Âme qui vive, Eliane Raheb, 2019, 74 minutes.

Le Liban a-t-il une âme ? Peut-il encore avoir une âme, une âme qui ne serait qu’à lui, unique et incomparable, après tant de guerres, de destruction, de malheur ? Du nord au sud, et ici, tout près de la frontière syrienne, les habitants peuvent-ils encore être animés d’une espérance de vie, de paix, de bonheur ?

Haykal, dont le film de Eliane Raheb, fait le portrait, est-il l’âme du Liban ? Il vit seul depuis que sa femme l’a quitté amenant loin de lui leurs quatre enfants. Mais il fait tout ce qu’il faut pour continuer à vivre. Il élève des moutons. Il s’occupe de ses arbres fruitiers. Il a ouvert un restaurant où les camionneurs qui passent par-là s’arrêtent. Et surtout, il reconstruit sa maison, pierre après pierre, littéralement. Haykal est un libanais qui donne une âme à son pays.

Ce pays, le Nord-Liban, le film nous en donne une vision topographique très précise. Puisque la maison de Haykal est située sur une hauteur, nous pouvons observer les villages éparpillés dans la vallée ou sur les versants opposés. Haykal les nomme un par un, en précisant à quelle confession ils appartiennent. Car ici, comme dans tout le Liban, c’est l’appartenance religieuse donne une identité. Et la question de leur cohabitation, de leur entente, revient implicitement tout au long du film, jamais posée ouvertement, mais présente dans tous les esprits. Dans les âmes aussi sans doute.

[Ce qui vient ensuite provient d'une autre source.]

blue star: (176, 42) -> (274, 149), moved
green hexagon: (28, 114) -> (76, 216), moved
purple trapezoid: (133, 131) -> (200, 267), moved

Et le temps s’écoule inexorablement, ici comme ailleurs. Peut-être un peu plus lentement qu’ailleurs. Nous traversons les quatre saisons, dont le retour de chacune est marqué par les mêmes événements. L’hiver la neige bloque la route et Haykal attend avec impatience la venue de la pelleteuse qui le libérera de son isolement. Au printemps les pommiers en fleurs illuminent le paysage. Mais la quiétude  du lieu n’est pas parfaite. Les camions soulèvent beaucoup de poussière. Il serait temps de goudronner la route. Petit conflit parmi d’autres…

Peut-on filmer une âme ? La caméra scrute longuement en gros plan le visage de Haykal, un visage qui dit tout de sa terre. De cette terre à laquelle il est fondamentalement attaché.

Âme qui vive est lauréat des étoiles de la Scam 2019.